On peut observer que l’application rigoureuse de Traditionis custodes correspond aux diocèses dirigés par des évêques qui ont adopté une position plus progressiste sur les questions morales et doctrinales, et vice-versa, relève The Pillar.
Contre une Eglise forteresse
Les dix années passées par le pape François sur le siège de Saint-Pierre ont été marquées en grande partie par des critiques persistantes et une résistance tenace de la part de l’aile conservatrice de l’Église catholique, en particulier dans le monde anglophone. «Ils voulaient que l’Église soit une Église moralisatrice, un refuge contre la modernité, que l’Église soit une forteresse où elle émet des condamnations et des édits et s’oppose au soi-disant programme progressiste», analyse Christopher Lamb, correspondant à Rome de l’hebdomadaire catholique britannique The Tablet.

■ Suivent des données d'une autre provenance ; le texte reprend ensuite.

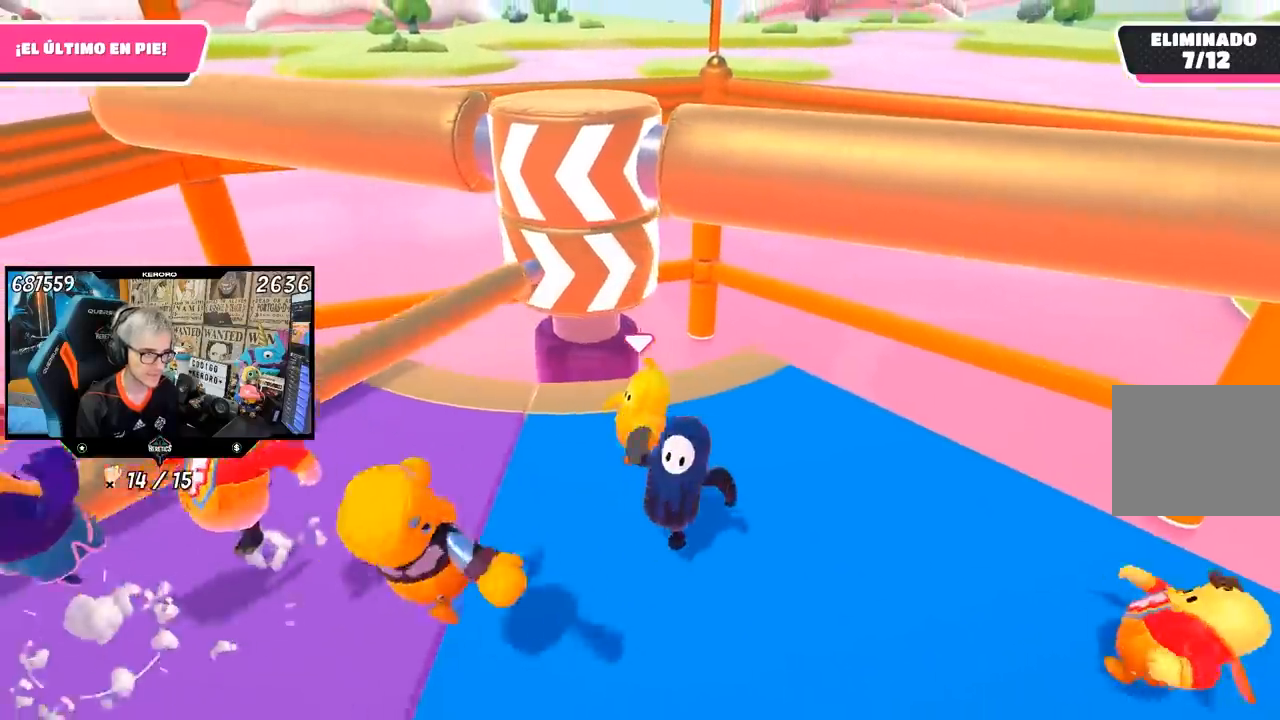
{"buttons": [], "left_stick": "center", "right_stick": "left", "events": [[483, "left_stick", "center"], [483, "right_stick", "left"]]}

«Quand on recule, on forme quelque chose de fermé, de déconnecté des racines de l’Église et on perd la sève de la révélation. Si l’on ne change pas vers le haut, on recule.»
Pape François
Le pape François dénonce le courant ‘rétrograde‘
Une opinion que le pape François a lui-même récemment partagée dans l’entretien accordé à ses confrères jésuites lors de sa visite au Portugal. Le pape François a déploré le «climat de fermeture» aux États-Unis. «Et là, on peut perdre la vraie tradition et se tourner vers des idéologies pour se soutenir. En d’autres termes, l’idéologie remplace la foi, l’appartenance à un secteur de l’Église remplace l’appartenance à l’Église.» Selon lui, la situation aux États-Unis n’est pas facile en raison d’une «attitude réactionnaire très forte» et organisée. Utilisant le terme italien «indiestrismo», que l’on peut traduire par rétrograde, il a expliqué que: ” Quand on recule, on forme quelque chose de fermé, de déconnecté des racines de l’Église et on perd la sève de la révélation. Si l’on ne change pas vers le haut, on recule. (cath.ch/the pillar/mp)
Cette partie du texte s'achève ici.